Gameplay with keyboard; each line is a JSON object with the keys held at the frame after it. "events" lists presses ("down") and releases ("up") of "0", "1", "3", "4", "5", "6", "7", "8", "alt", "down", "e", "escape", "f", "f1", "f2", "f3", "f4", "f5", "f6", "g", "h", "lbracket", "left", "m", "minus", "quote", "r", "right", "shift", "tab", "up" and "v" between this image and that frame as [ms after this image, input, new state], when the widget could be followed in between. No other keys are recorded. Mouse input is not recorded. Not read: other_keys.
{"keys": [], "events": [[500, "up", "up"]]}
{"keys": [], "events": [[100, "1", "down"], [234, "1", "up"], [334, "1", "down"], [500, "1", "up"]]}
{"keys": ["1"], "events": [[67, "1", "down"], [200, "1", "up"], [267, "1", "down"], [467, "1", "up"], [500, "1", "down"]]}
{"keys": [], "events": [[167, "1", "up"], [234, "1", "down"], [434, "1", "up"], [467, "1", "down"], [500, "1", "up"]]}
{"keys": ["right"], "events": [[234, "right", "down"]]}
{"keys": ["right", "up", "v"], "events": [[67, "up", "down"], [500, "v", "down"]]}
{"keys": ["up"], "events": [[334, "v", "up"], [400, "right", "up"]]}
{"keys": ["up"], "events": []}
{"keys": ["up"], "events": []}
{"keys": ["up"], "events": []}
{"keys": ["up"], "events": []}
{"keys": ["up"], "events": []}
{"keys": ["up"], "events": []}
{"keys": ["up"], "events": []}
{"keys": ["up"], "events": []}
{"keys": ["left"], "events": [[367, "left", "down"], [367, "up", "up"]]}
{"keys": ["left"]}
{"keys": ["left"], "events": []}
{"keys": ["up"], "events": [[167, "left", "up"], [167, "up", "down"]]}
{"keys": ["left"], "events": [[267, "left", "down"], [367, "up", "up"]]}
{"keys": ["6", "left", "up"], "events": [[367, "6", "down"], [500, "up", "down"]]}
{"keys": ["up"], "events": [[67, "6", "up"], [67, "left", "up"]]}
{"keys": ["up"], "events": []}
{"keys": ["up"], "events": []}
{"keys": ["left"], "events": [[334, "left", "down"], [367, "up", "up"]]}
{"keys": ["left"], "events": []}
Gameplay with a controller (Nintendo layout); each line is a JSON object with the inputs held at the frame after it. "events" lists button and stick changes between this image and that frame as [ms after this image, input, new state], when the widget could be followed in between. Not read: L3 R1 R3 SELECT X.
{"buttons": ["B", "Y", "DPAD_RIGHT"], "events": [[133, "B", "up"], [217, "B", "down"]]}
--------------------------------
# Assignment:
After reading the listing, copy all of it out exactly.

# Your response:
Gameplay with keyboard; each line is a JSON object with the keys held at the frame after it. "events" lists presses ("down") and releases ("up") of "0", "1", "3", "4", "5", "6", "7", "8", "alt", "down", "e", "escape", "f", "f1", "f2", "f3", "f4", "f5", "f6", "g", "h", "lbracket", "left", "m", "minus", "quote", "r", "right", "shift", "tab", "up" and "v" between this image and that frame as [ms after this image, input, new state], when the widget could be followed in between. No other keys are recorded. Mouse input is not recorded. Not read: other_keys.
{"keys": [], "events": [[500, "up", "up"]]}
{"keys": [], "events": [[100, "1", "down"], [234, "1", "up"], [334, "1", "down"], [500, "1", "up"]]}
{"keys": ["1"], "events": [[67, "1", "down"], [200, "1", "up"], [267, "1", "down"], [467, "1", "up"], [500, "1", "down"]]}
{"keys": [], "events": [[167, "1", "up"], [234, "1", "down"], [434, "1", "up"], [467, "1", "down"], [500, "1", "up"]]}
{"keys": ["right"], "events": [[234, "right", "down"]]}
{"keys": ["right", "up", "v"], "events": [[67, "up", "down"], [500, "v", "down"]]}
{"keys": ["up"], "events": [[334, "v", "up"], [400, "right", "up"]]}
{"keys": ["up"], "events": []}
{"keys": ["up"], "events": []}
{"keys": ["up"], "events": []}
{"keys": ["up"], "events": []}
{"keys": ["up"], "events": []}
{"keys": ["up"], "events": []}
{"keys": ["up"], "events": []}
{"keys": ["up"], "events": []}
{"keys": ["left"], "events": [[367, "left", "down"], [367, "up", "up"]]}
{"keys": ["left"]}
{"keys": ["left"], "events": []}
{"keys": ["up"], "events": [[167, "left", "up"], [167, "up", "down"]]}
{"keys": ["left"], "events": [[267, "left", "down"], [367, "up", "up"]]}
{"keys": ["6", "left", "up"], "events": [[367, "6", "down"], [500, "up", "down"]]}
{"keys": ["up"], "events": [[67, "6", "up"], [67, "left", "up"]]}
{"keys": ["up"], "events": []}
{"keys": ["up"], "events": []}
{"keys": ["left"], "events": [[334, "left", "down"], [367, "up", "up"]]}
{"keys": ["left"], "events": []}
Gameplay with a controller (Nintendo layout); each line is a JSON object with the inputs held at the frame after it. "events" lists button and stick changes between this image and that frame as [ms after this image, input, new state], when the widget could be followed in between. Not read: L3 R1 R3 SELECT X.
{"buttons": ["B", "Y", "DPAD_RIGHT"], "events": [[133, "B", "up"], [217, "B", "down"]]}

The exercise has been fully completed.